Already the United Kingdom's rights-holder for the 2018 Winter Games and 2020 Summer Games, the BBC has agreed to sub-licence free-to-air TV rights and digital rights from Discovery for the 2022 Winter and 2024 Summer Games.
Financial details were not disclosed.
"The BBC prides itself on bringing the biggest sporting moments to the public," BBC director general Tony Hall said in a press release.
"I'm delighted that through our new partnership with Discovery, the BBC will continue to carry the torch for great sporting coverage right through to the 2024 Games.
"While the BBC has had to take some tough financial decisions, this partnership underlines our commitment to making world-class sport available to all."
American firm Discovery announced last June that it had paid 1.3 billion euros ($1.44 billion) for exclusive multimedia rights for 50 countries and territories in Europe for every Games between 2018 and 2024.
As part of the deal announced on Tuesday, Discovery will sub-licence pay-TV rights in the UK to the 2018 and 2020 Olympics from the BBC.

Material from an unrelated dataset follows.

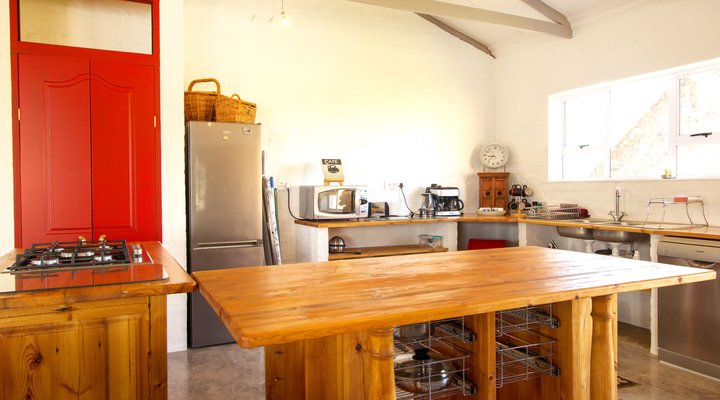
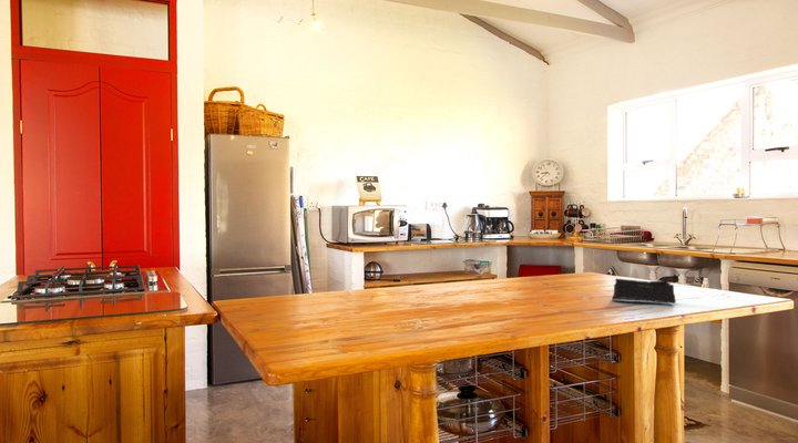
+ speaker [611,278,677,305]
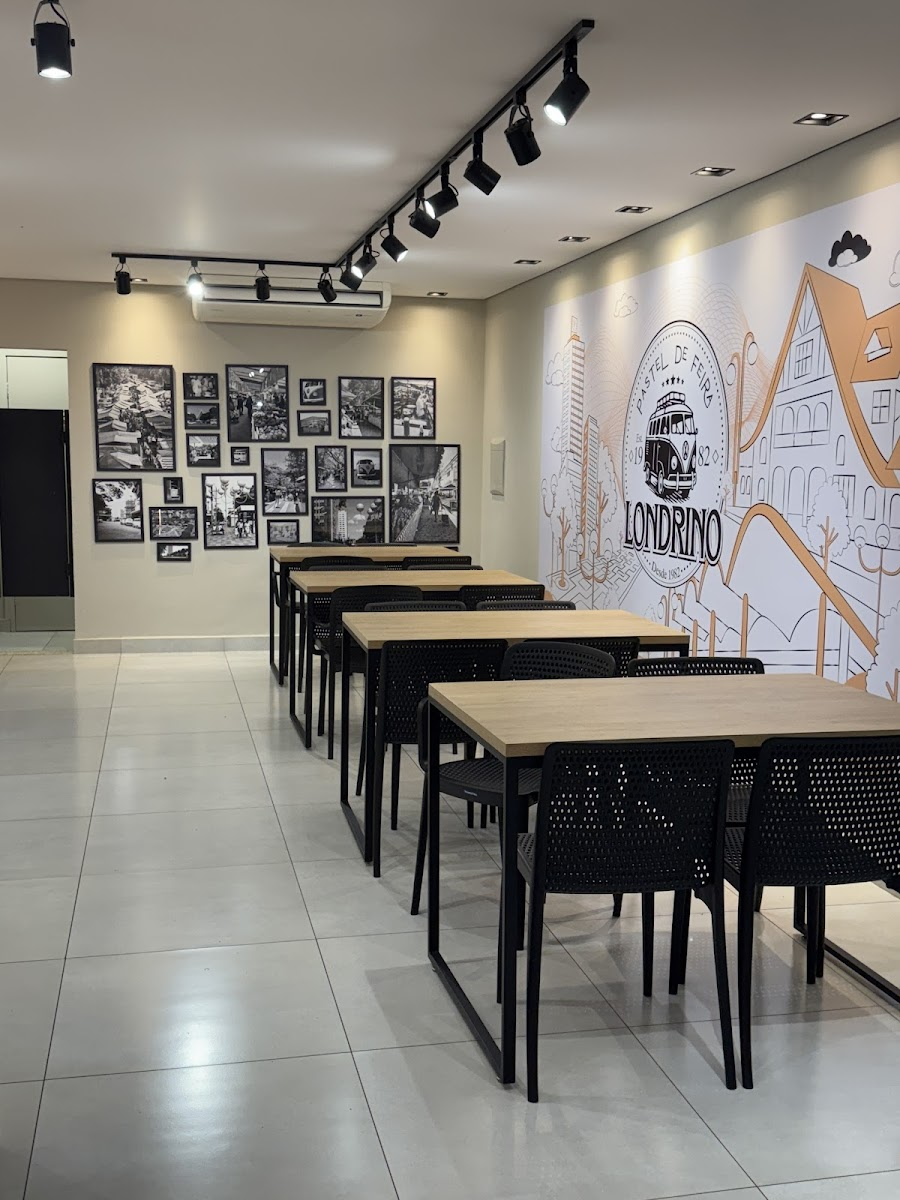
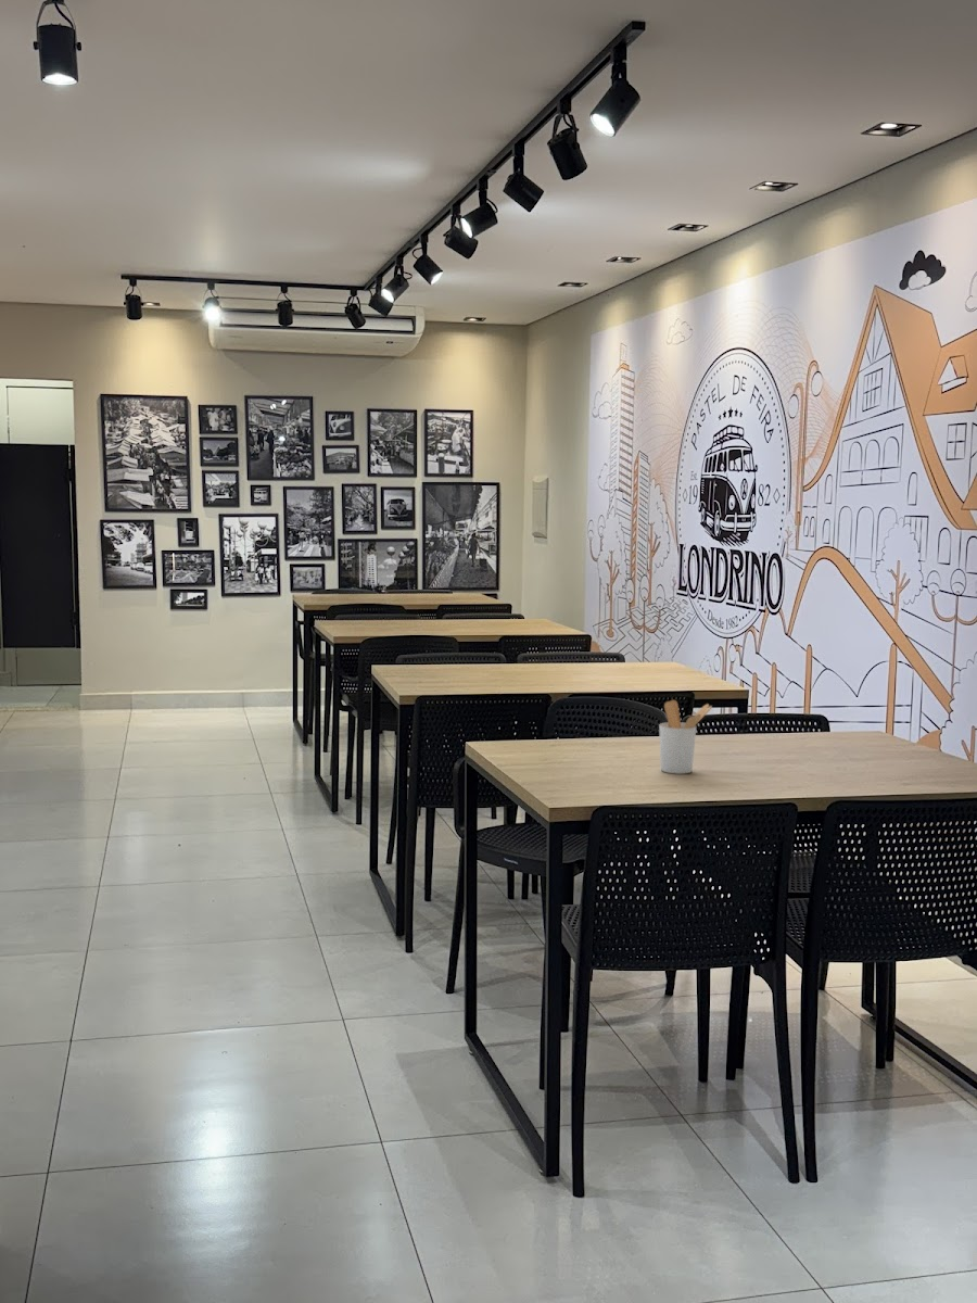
+ utensil holder [658,699,713,775]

"Today's agreement is a win for UK sports fans and marks an exciting new chapter in Discovery and the BBC's partnership on major sporting events," said Discovery president and CEO David Zaslav.
"For 30 years, our two organisations have chartered new frontiers with co-production partnerships in factual and natural history programming.
"Now we join together once again to bring the most compelling stories of human ambition, sacrifice and achievement to people across the UK."